In a room filled with 7 people, 4 people have exactly 1 friend in the room and 3 people have exactly 2 friends in the room (Assuming that friendship is a mutual relationship, i.e. if John is Peter's friend, Peter is John's friend). If two individuals are selected from the room at random, what is the probability that those two individuals are NOT friends?

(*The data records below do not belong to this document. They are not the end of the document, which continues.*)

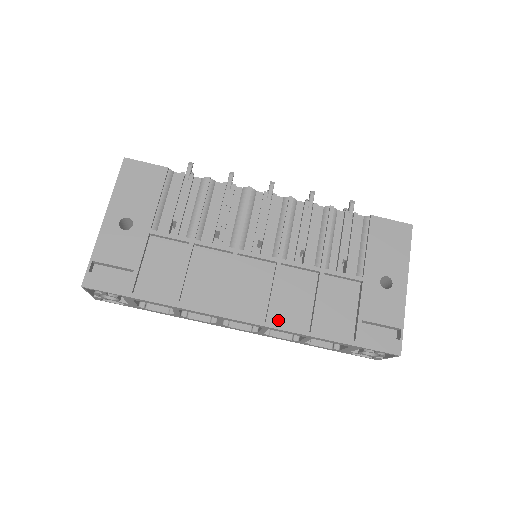
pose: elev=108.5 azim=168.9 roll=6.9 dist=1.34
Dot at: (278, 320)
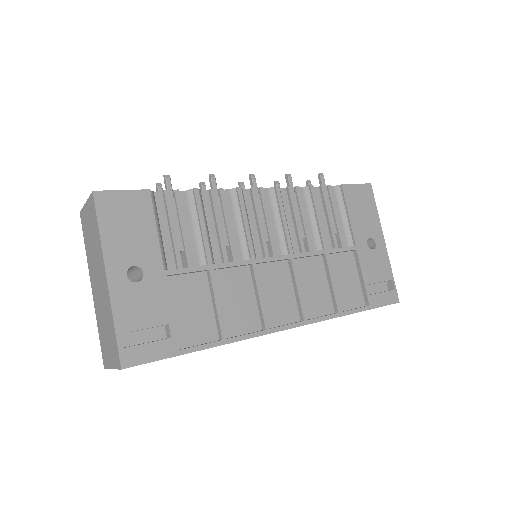
Dot at: (309, 313)
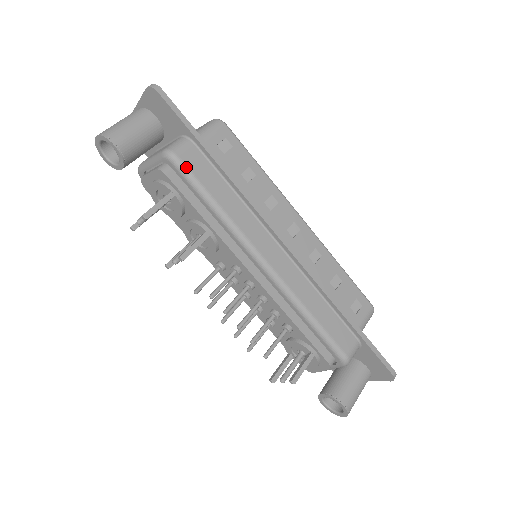
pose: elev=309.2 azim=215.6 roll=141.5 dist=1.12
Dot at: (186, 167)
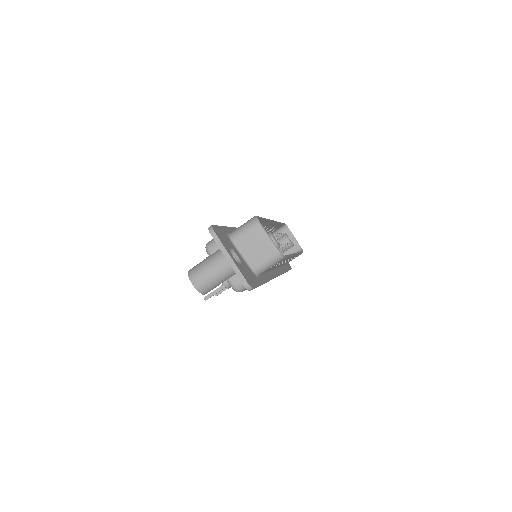
Dot at: occluded
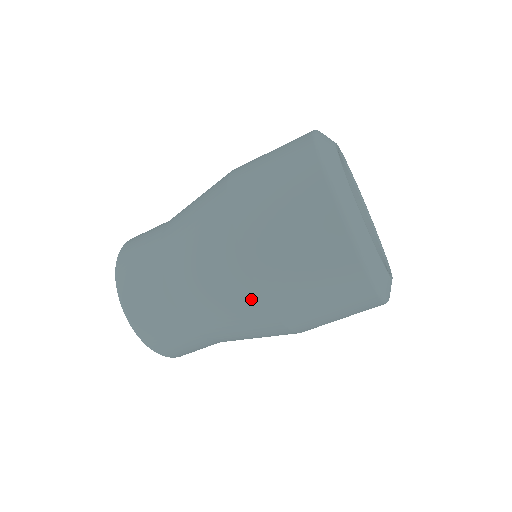
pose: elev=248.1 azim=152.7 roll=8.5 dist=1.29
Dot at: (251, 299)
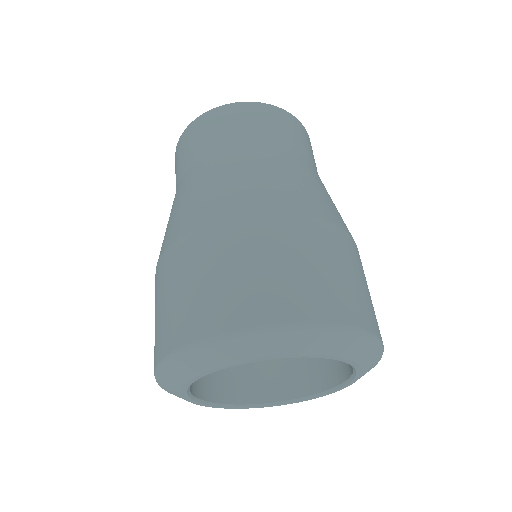
Dot at: occluded
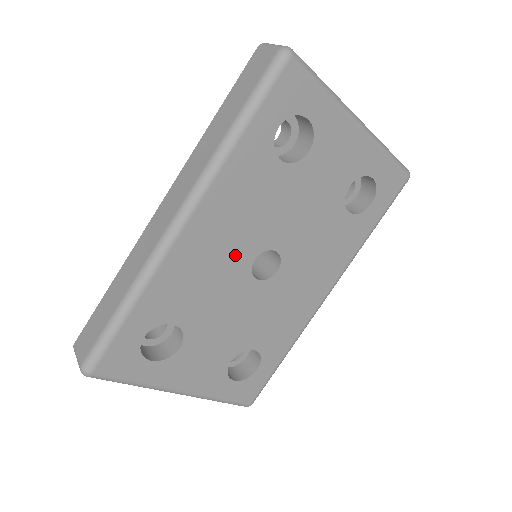
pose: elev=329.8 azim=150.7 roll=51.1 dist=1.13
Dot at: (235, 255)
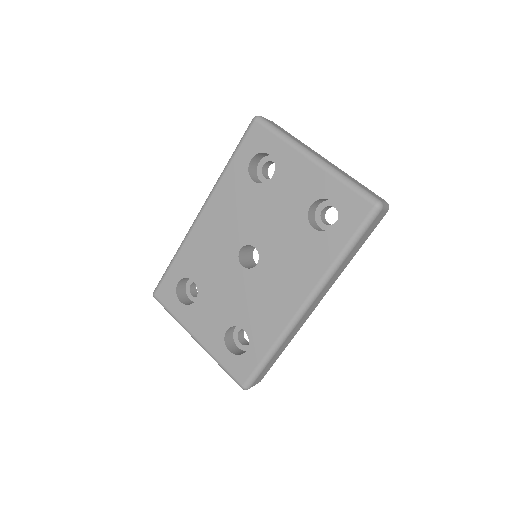
Dot at: (228, 242)
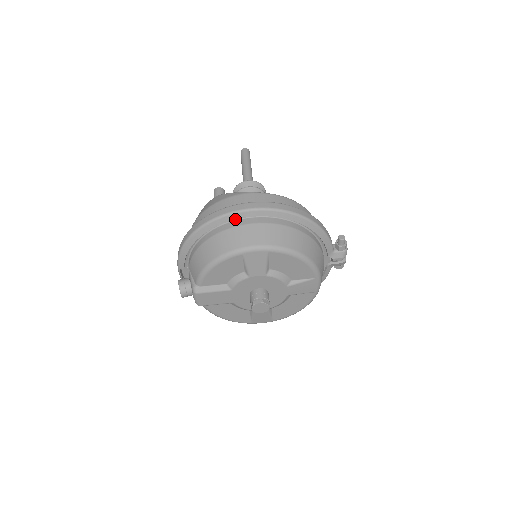
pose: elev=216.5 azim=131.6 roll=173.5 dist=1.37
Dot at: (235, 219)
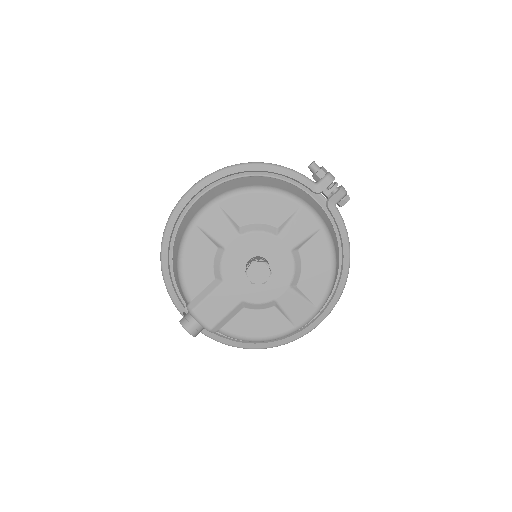
Dot at: (182, 210)
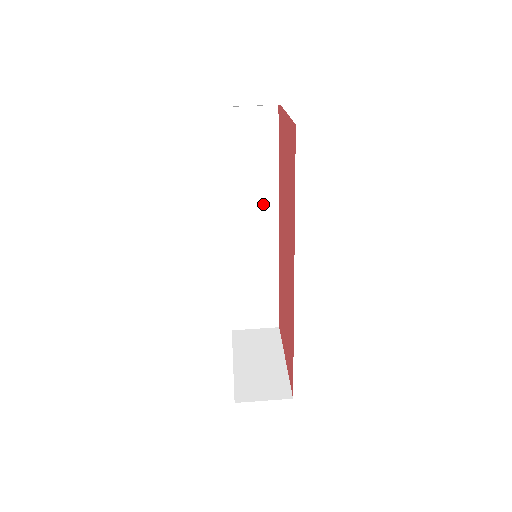
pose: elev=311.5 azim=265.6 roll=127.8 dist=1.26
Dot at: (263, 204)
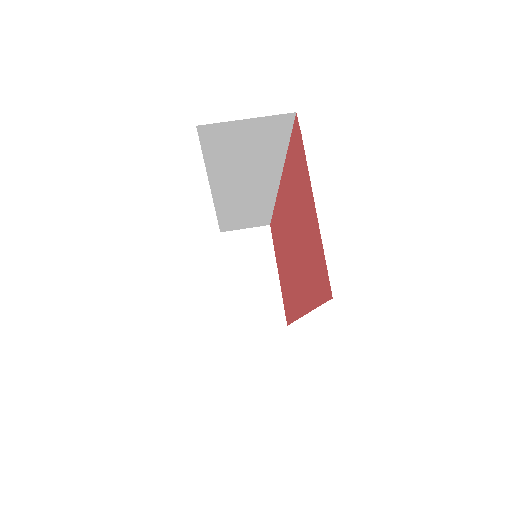
Dot at: (261, 177)
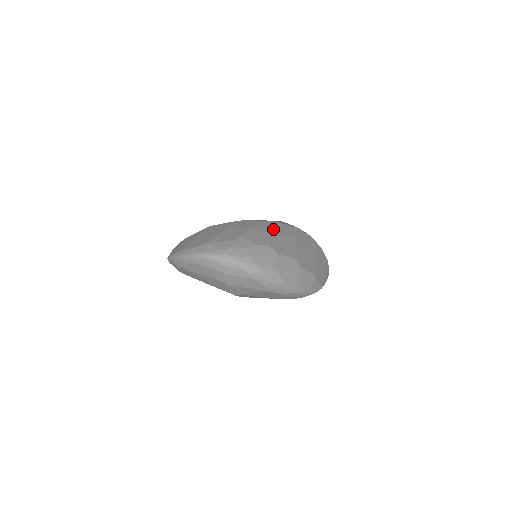
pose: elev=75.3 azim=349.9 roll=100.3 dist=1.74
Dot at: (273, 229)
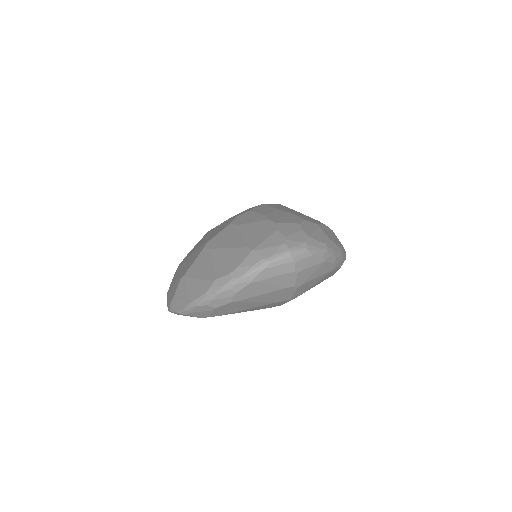
Dot at: (276, 208)
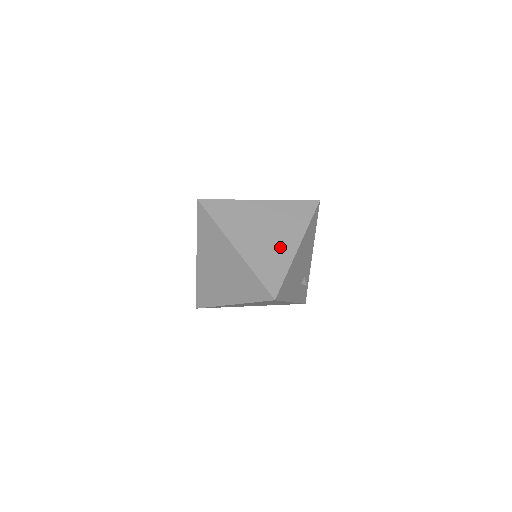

Let A B C D E F G be the 7 people.
4 people have exactly 1 friend:
Grp1 of A and B . So each A and B will have one friend
Grp2 of C and D . So each C and D will have one friend
3 people have exactly 2 friends:
Grp3: E F G
Selecting 2 from 7 people: 7C2 = 21
Select two people who are not freinds ( this will be combinations of three)
Grp1+ Grp2= 2C1 * 2C1 = 4
Grp2+ Grp3= 2C1 * 3C1 = 6
Grp3+ Grp1= 2C1 * 3C1 = 6
Total= 6+6+4 = 16
Probability=16/21 (Answer - OA)
We are told that 4 people have exactly 1 friend. This would account for 2 friend relationships (e.g. AB and CD). We are also told that 3 people have exactly 2 freinds. This would account for another 3 friend relationships (e.g. EF, EG, and FG). Thus, there are 5 total friend relationships in the group.
Additionally, there are (7 x 6)/2 = 21 different ways to chose two people (friend relationship) from the room.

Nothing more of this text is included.